Ansar al Islam was upset when the contacts with Allawi were leaked to the media and therefore it hastily issued several statements reaffirming its commitment to jihad.
Washington is not hoping for a complete end to insurgent attacks on the basis of agreements hoped to be worked out at the proposed Sunni congress. It is only expecting to convince the mainstream Sunni leaders to stay away from the insurgency and refuse to align themselves with non-Iraqi jihadists like Zarqawi.
If that mission is accomplished, according to the American strategy, then it would make it easier for the US military in Iraq to hunt down jihadists and eliminate them.
Bush, who has said he did not think he needed to send more troops to Iraq to suppress the insurgency, should but be aware that there is no military solution in Iraq and hence he is betting on Allawi's success.
However, the reality on the ground suggests Allawi would not be able to make much headway either.
If anything, the intensity of the insurgency has only grown in recent weeks. It was based on this realisation that US Defence Secretary Donald Rumsfeld made the gloomy assessment that insurgencies tend to go on for six, eight, 10, 12 years.
US Middle East commander General John Abizaid recently told a Congressional panel that the Iraqi insurgency was still running with the same intensity and foreign fighters were continuing to join the war at the same level that existed six months ago.
Other factors that undermine Allawi's mission include the pattern that has emerged in Iraq under which the Sunni leaders engage themselves in political talks with mediators but also continue to support the insurgency — "they keep shooting and speaking at the same time" as one source puts it."
Another is the ambitions of the Shiites and Kurds to consolidate their newfound prominence in pos-Saddam Iraq at the expense of the Sunnis. Both communities are expanding their respective spheres of influence in the south and north and this has narrowed the Sunni options to central Iraq and the area is fast shrinking.
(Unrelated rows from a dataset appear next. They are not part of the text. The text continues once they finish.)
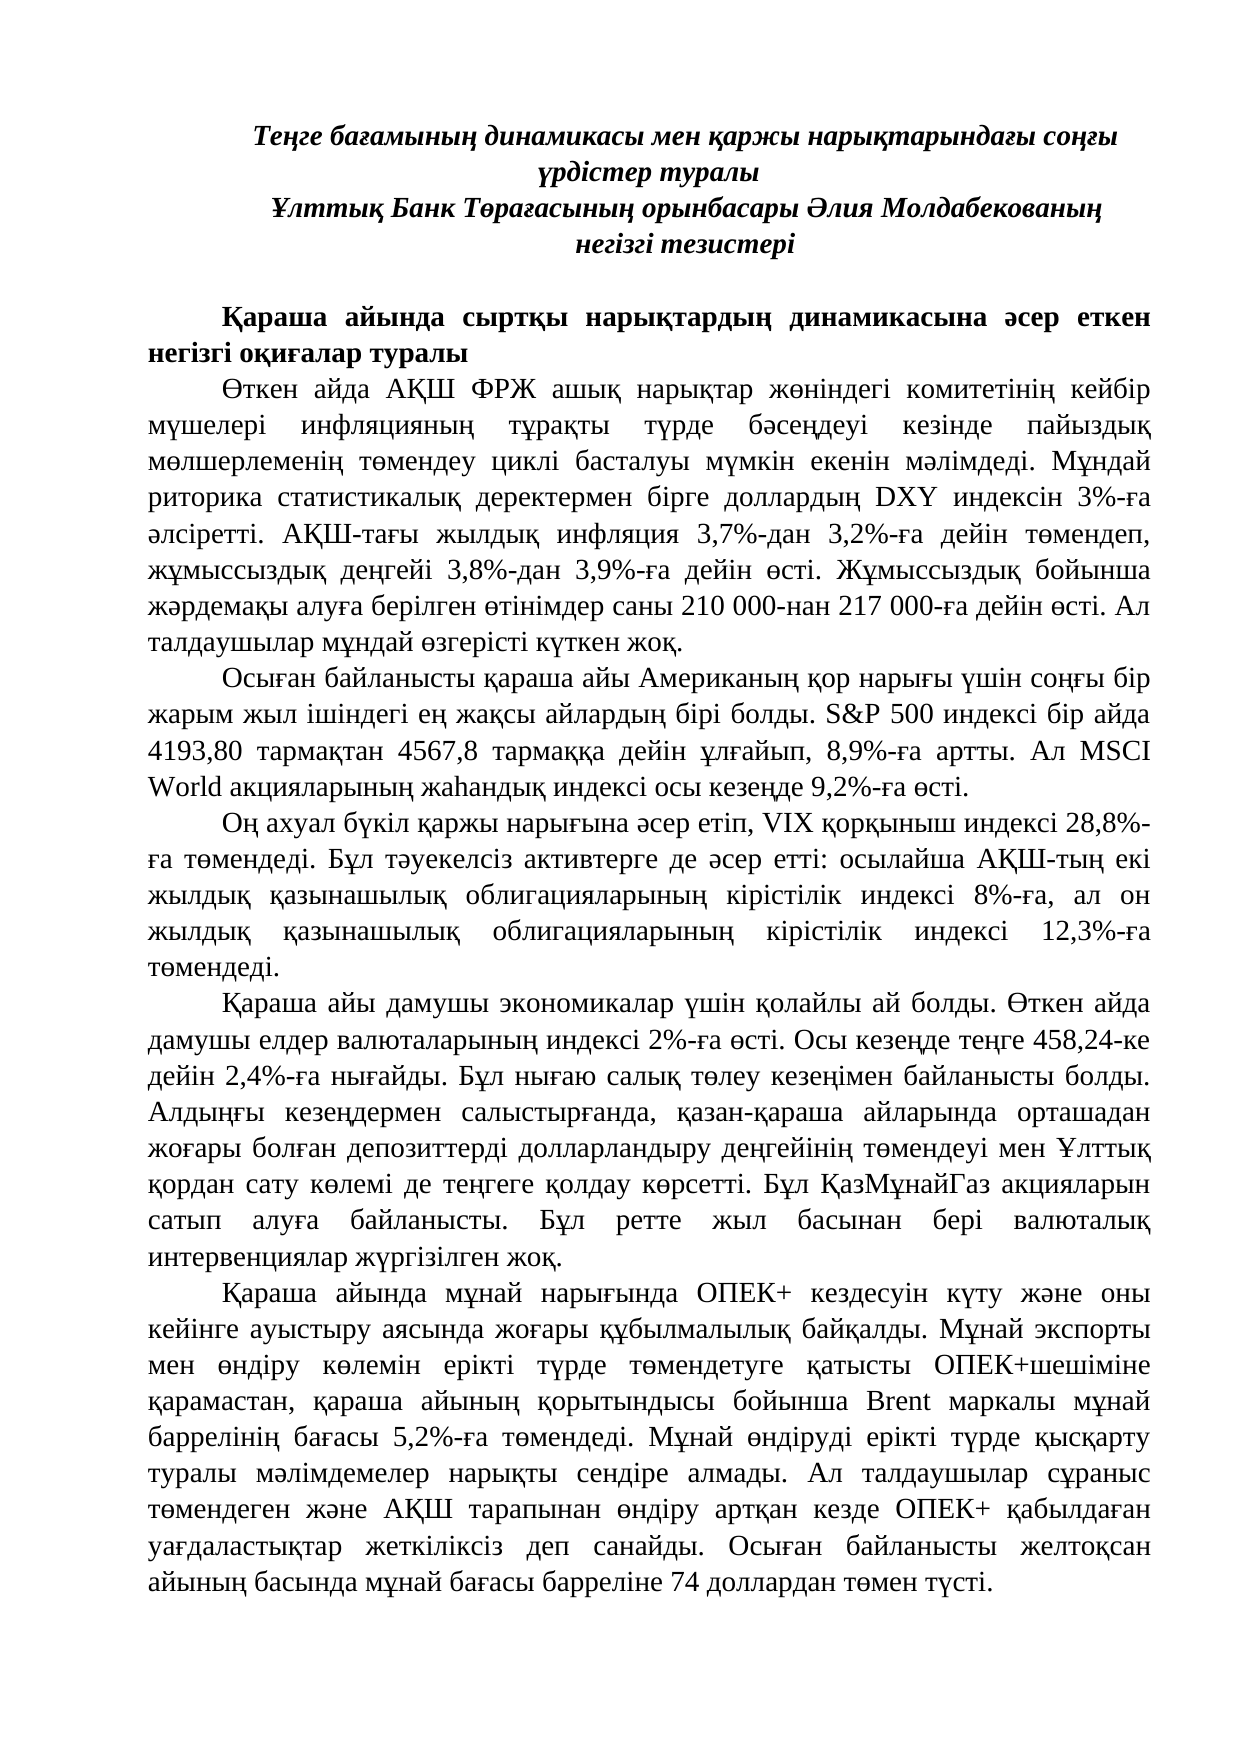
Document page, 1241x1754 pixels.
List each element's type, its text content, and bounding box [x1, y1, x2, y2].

text негізгі тезистері [148, 227, 1152, 260]
text Осыған байланысты қараша айы Американың қор нарығы үшін соңғы бір жарым жыл ішіндегі ең жақсы айлардың бірі болды. S&P 500 индексі бір айда 4193,80 тармақтан 4567,8 тармаққа дейін ұлғайып, 8,9%-ға артты. Ал MSCI World акцияларының жаһандық индексі осы кезеңде 9,2%-ға өсті. [148, 660, 1152, 802]
text Қараша айында мұнай нарығында ОПЕК+ кездесуін күту және оны кейінге ауыстыру аясында жоғары құбылмалылық байқалды. Мұнай экспорты мен өндіру көлемін ерікті түрде төмендетуге қатысты ОПЕК+шешіміне қарамастан, қараша айының қорытындысы бойынша Brent маркалы мұнай баррелінің бағасы 5,2%-ға төмендеді. Мұнай өндіруді ерікті түрде қысқарту туралы мәлімдемелер нарықты сендіре алмады. Ал талдаушылар сұраныс төмендеген және АҚШ тарапынан өндіру артқан кезде ОПЕК+ қабылдаған уағдаластықтар жеткіліксіз деп санайды. Осыған байланысты желтоқсан айының басында мұнай бағасы барреліне 74 доллардан төмен түсті. [148, 1275, 1152, 1597]
text Теңге бағамының динамикасы мен қаржы нарықтарындағы соңғы үрдістер туралы [148, 118, 1152, 188]
text Қараша айы дамушы экономикалар үшін қолайлы ай болды. Өткен айда дамушы елдер валюталарының индексі 2%-ға өсті. Осы кезеңде теңге 458,24-ке дейін 2,4%-ға нығайды. Бұл нығаю салық төлеу кезеңімен байланысты болды. Алдыңғы кезеңдермен салыстырғанда, қазан-қараша айларында орташадан жоғары болған депозиттерді долларландыру деңгейінің төмендеуі мен Ұлттық қордан сату көлемі де теңгеге қолдау көрсетті. Бұл ҚазМұнайГаз акцияларын сатып алуға байланысты. Бұл ретте жыл басынан бері валюталық интервенциялар жүргізілген жоқ. [148, 986, 1152, 1272]
text Ұлттық Банк Төрағасының орынбасары Әлия Молдабекованың [148, 190, 1152, 224]
text Оң ахуал бүкіл қаржы нарығына әсер етіп, VIX қорқыныш индексі 28,8%-ға төмендеді. Бұл тәуекелсіз активтерге де әсер етті: осылайша АҚШ-тың екі жылдық қазынашылық облигацияларының кірістілік индексі 8%-ға, ал он жылдық қазынашылық облигацияларының кірістілік индексі 12,3%-ға төмендеді. [148, 805, 1152, 983]
text Өткен айда АҚШ ФРЖ ашық нарықтар жөніндегі комитетінің кейбір мүшелері инфляцияның тұрақты түрде бәсеңдеуі кезінде пайыздық мөлшерлеменің төмендеу циклі басталуы мүмкін екенін мәлімдеді. Мұндай риторика статистикалық деректермен бірге доллардың DXY индексін 3%-ға әлсіретті. АҚШ-тағы жылдық инфляция 3,7%-дан 3,2%-ға дейін төмендеп, жұмыссыздық деңгейі 3,8%-дан 3,9%-ға дейін өсті. Жұмыссыздық бойынша жәрдемақы алуға берілген өтінімдер саны 210 000-нан 217 000-ға дейін өсті. Ал талдаушылар мұндай өзгерісті күткен жоқ. [148, 371, 1152, 658]
text Қараша айында сыртқы нарықтардың динамикасына әсер еткен негізгі оқиғалар туралы [148, 299, 1152, 368]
The US has not been able to influence Iran into suspending its alleged clandestine operations in support of the insurgents. American strategists argue that the conservative Shiite theocrats of Tehran and Qom are aware that American gunsights would be trained against them if the US military is allowed to stabilise Iraq and therefor continued instability in their western neighbour is deemed to be a necessity for their survival in power.
Both President Talabani and Prime Minister Jaafari as well as the Kurdish and Shiite camps they represent are not very enthusiastic about giving more weightage to the Sunnis in governance and this also is seen as working against Allawi's mission.
What all these boil down to is simple: The US is severely handicapped in its effort to pacify Iraq. More and more volunteers are turning up to fight the US-led coalition forces and Iraqis seen aligned with them, including the more than 160,000 ill-trained soldiers. The killing and maiming of a few insurgents here and there are temporary victories since those challenging the US presence in Iraq are fighting the war without any rules and resort to most unexpected tactics.
"The solution is more political than military at this point," according to Michael O'Hanlon, who heads the Iraq Index project at the Brookings Institution. "We do need to improve safety on the streets, to get the politics working to our advantage, but most of the solution is to get the Sunni Arabs aboard the political process," he recently told San Francisco Chronicle.
That is what Allawi is trying to do and this why Bush is hoping against hope that Allawi would succeed. However, the mid-July deadline is unrealistic. Allawi had been in touch with the Sunnis since he took over from US administrator Paul Bremer in June 2004 and has not made much headway, and there are only negative signals coming out of Iraq for any deadline for the Sunnis to sign on his proposals.